Although the total number of wasps tested was somewhat limited, endosymbiont infection status appears to be associated with the mtDNA haplotypes. Species with diverse COI haplotypes were often infected with a low frequency of Wolbachia or were devoid of Wolbachia, whereas species infected with Wolbachia at a high frequency (e.g., Cl. mirabilis in Australia, H. varicornis in Fiji) often possess fewer haplotypes. A decrease of mitochondrial variation is thought to relate to Wolbachia-induced cytoplasmic incompatibility, which results in the infected individuals spreading in a population and eventually throughout the whole range of a species (Hale and Hoffmann, Reference Hale and Hoffmann1990).
Conclusion
Overall, our study provides important DNA barcodes and morphological information of 14 parasitoid wasp species that are potentially important in agromyzid control in Australia. Given the taxonomic challenges and limited DNA barcoding information available on public databases, our study provides a solid foundation that facilitates future research into agromyzid wasps. Furthermore, our study provides information on endosymbiont infections across parasitoid species, with the potential of manipulating endosymbionts to alter the mode of reproduction in populations of the parasitoids in the future.
Supplementary material
The supplementary material for this article can be found at https://doi.org/10.1017/S0007485323000160
Acknowledgments
We thank Christer Hansson for his advice on Asecodes sp. and Neochrysocharis okazakii; Kees van Achterberg for his advice on Opius taxonomy; Wanxue Liu for his advice on Chrysocharis pubicornis and Neochrysocharis okazakii; John Duff for parasitoid samples from Queensland; Markus Knapp for the sample of Diglyphus isaea from the Koppert BV culture; Zhixing Lin and Roger Curtain for technical advice and assistance with SEM at the Bio21 Advanced Microscopy Facility (The University of Melbourne).
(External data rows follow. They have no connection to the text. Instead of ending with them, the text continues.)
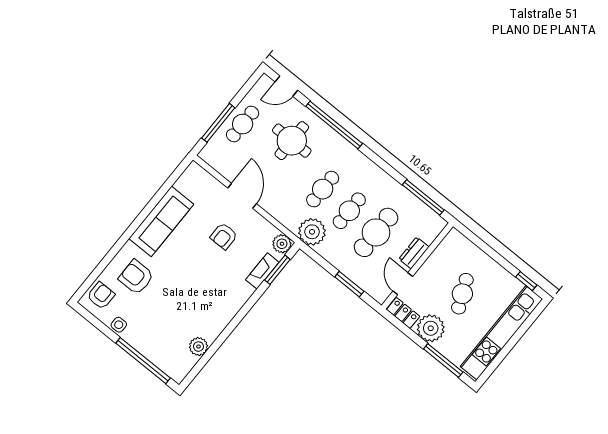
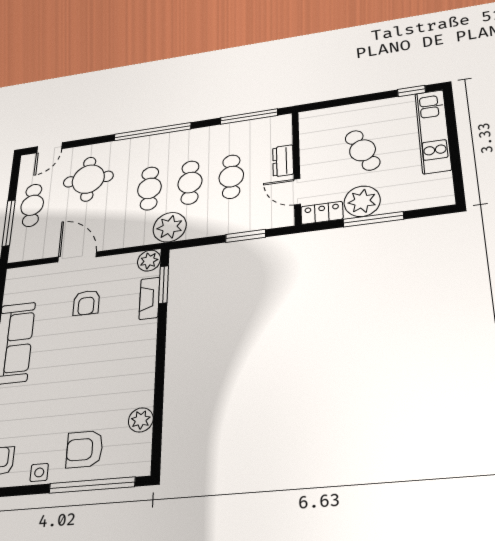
window: (334, 125) -> (152, 132), moved
cafe table: (376, 232) -> (231, 177), width x0.73, depth x0.74
armchair: (136, 277) -> (84, 449), moved
kitchen unit: (501, 333) -> (433, 131), width x0.73
window: (443, 361) -> (373, 219), moved

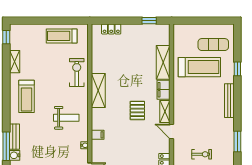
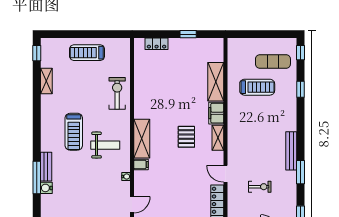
window: (149, 21) -> (188, 34), moved
treadmill: (62, 36) -> (87, 53), moved
window: (237, 37) -> (300, 53), added
treadmill: (199, 67) -> (257, 87), width x0.73, depth x0.73
shelving: (98, 90) -> (142, 139), moved
treadmill: (26, 96) -> (74, 132), moved
bench: (229, 101) -> (291, 151), moved
door: (172, 131) -> (225, 174), moved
We acknowledge Qiong Yang and Nancy Endersby-Harshman for technical advice and assistance with molecular experiments. We appreciate the thoughtful comments provided by two anonymous reviewers. This project was supported by the RD&E program for control, eradication and preparedness for vegetable leafminer (MT16004) and the management strategy for serpentine leafminer (Liriomyza huidobrensis) (MT20005), funded by Hort Innovation. Xuefen Xu acknowledges support from the David Hay Fund.
Conflict of interest
The author(s) declare no conflicts of interest.